Incentives in the form of federal and state tax credits, accelerated depreciation, and low-interest financing may be available. The Energy Policy Act of 2005 increased the business renewable investment tax credit to 30 percent and is not set to expire until 2016. Another incentive available is Georgia’s Clean Energy Property Tax Credit that provides up to a 35 percent tax credit for renewable generation assets. This tax incentive is reaching its upper limit, so contact the Georgia Environmental Finance Authority (GEFA) to find out if funds are still available (www.gefa.org/index.aspx?page=423). The Database of State Incentives for Renewables and Efficiency website provides all current state and federal incentives available.

Finally, electricity through “Green” energy programs may be another investment opportunity for poultry plants. Georgia Power’s Green Energy Program enables industrial customers to support the growth of renewable energy resources in Georgia. The Large Volume Purchase Option offers customers the opportunity to buy Green Energy at a lower, customer-specific price. This option is available to businesses that wish to purchase a minimum of 90,000 kWh (900 blocks) of renewable energy per month.

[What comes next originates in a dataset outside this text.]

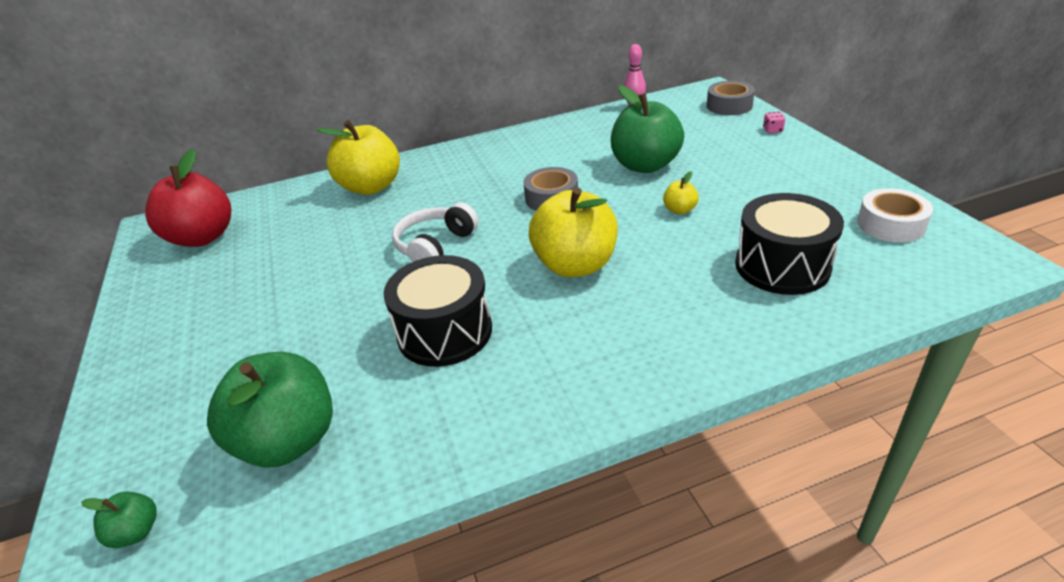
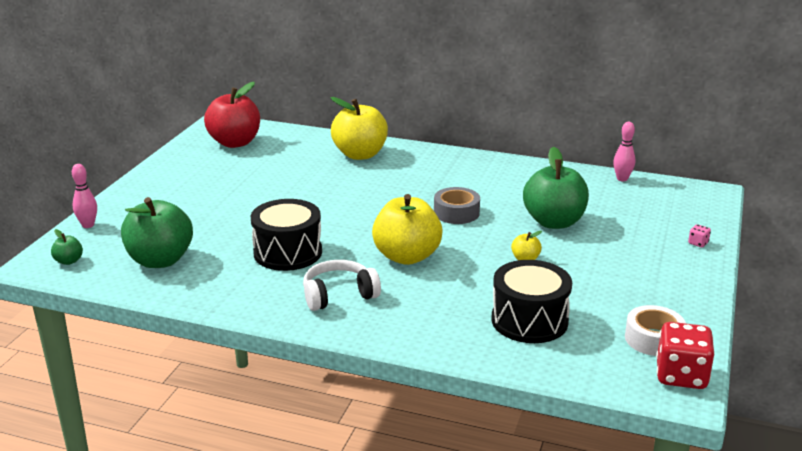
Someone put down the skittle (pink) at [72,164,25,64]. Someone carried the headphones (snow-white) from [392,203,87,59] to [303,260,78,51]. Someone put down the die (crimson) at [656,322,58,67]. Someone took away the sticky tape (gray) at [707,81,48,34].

Customers must purchase at least 400 blocks of either Standard Green Energy ($3.50 plus tax per block) or Premium Green Energy ($5.00 plus tax per block). In addition, they must purchase at least an additional 500 blocks of renewable energy under the Large Volume Purchase Option at a reduced price.

Georgia Power will contract with customers to determine the price, quantity, term, and source of the additional certified Green Energy. Also, customers who act as a single brand under common ownership or under common control via a written franchise agreement with a single controlling entity may aggregate their load for the purposes of participating under the Large Volume Purchase Option.

More information on Green Energy’s Large Volume Purchase Option can be obtained by emailing at G2GESALES@southernco.com or by visiting www.georgiapower.com/earthcents/green/commercial.asp.

Investing in “Green” renewable technologies and resources is a win-win to energy efficiency, strengthening the economy, and protecting the environment.